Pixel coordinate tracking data
• • • • •

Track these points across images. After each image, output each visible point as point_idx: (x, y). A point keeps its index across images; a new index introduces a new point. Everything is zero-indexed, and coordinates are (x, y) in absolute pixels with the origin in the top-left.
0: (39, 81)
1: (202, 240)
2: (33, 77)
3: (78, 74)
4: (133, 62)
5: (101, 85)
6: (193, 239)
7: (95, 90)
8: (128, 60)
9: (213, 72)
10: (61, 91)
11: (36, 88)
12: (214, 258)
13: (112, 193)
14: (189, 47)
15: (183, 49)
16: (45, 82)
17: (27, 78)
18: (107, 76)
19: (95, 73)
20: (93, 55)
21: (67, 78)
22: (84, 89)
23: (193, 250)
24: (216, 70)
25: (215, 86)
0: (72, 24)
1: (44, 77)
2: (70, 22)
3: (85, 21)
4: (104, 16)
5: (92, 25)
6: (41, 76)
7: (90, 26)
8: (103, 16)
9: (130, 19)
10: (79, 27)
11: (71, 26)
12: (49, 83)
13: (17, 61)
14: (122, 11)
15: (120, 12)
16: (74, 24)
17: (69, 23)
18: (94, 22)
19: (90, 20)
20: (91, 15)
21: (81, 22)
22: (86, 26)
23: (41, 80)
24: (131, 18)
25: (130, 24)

• • • • •

## YOUR INSTRUCTIONS
Each of the records is to be repeated word for word.

## EXERCISE SOLUTION
Track these points across images. After each image, output each visible point as point_idx: (x, y). A point keeps its index across images; a new index introduces a new point. Everything is zero-indexed, and coordinates are (x, y) in absolute pixels with the origin in the top-left.
0: (39, 81)
1: (202, 240)
2: (33, 77)
3: (78, 74)
4: (133, 62)
5: (101, 85)
6: (193, 239)
7: (95, 90)
8: (128, 60)
9: (213, 72)
10: (61, 91)
11: (36, 88)
12: (214, 258)
13: (112, 193)
14: (189, 47)
15: (183, 49)
16: (45, 82)
17: (27, 78)
18: (107, 76)
19: (95, 73)
20: (93, 55)
21: (67, 78)
22: (84, 89)
23: (193, 250)
24: (216, 70)
25: (215, 86)
0: (72, 24)
1: (44, 77)
2: (70, 22)
3: (85, 21)
4: (104, 16)
5: (92, 25)
6: (41, 76)
7: (90, 26)
8: (103, 16)
9: (130, 19)
10: (79, 27)
11: (71, 26)
12: (49, 83)
13: (17, 61)
14: (122, 11)
15: (120, 12)
16: (74, 24)
17: (69, 23)
18: (94, 22)
19: (90, 20)
20: (91, 15)
21: (81, 22)
22: (86, 26)
23: (41, 80)
24: (131, 18)
25: (130, 24)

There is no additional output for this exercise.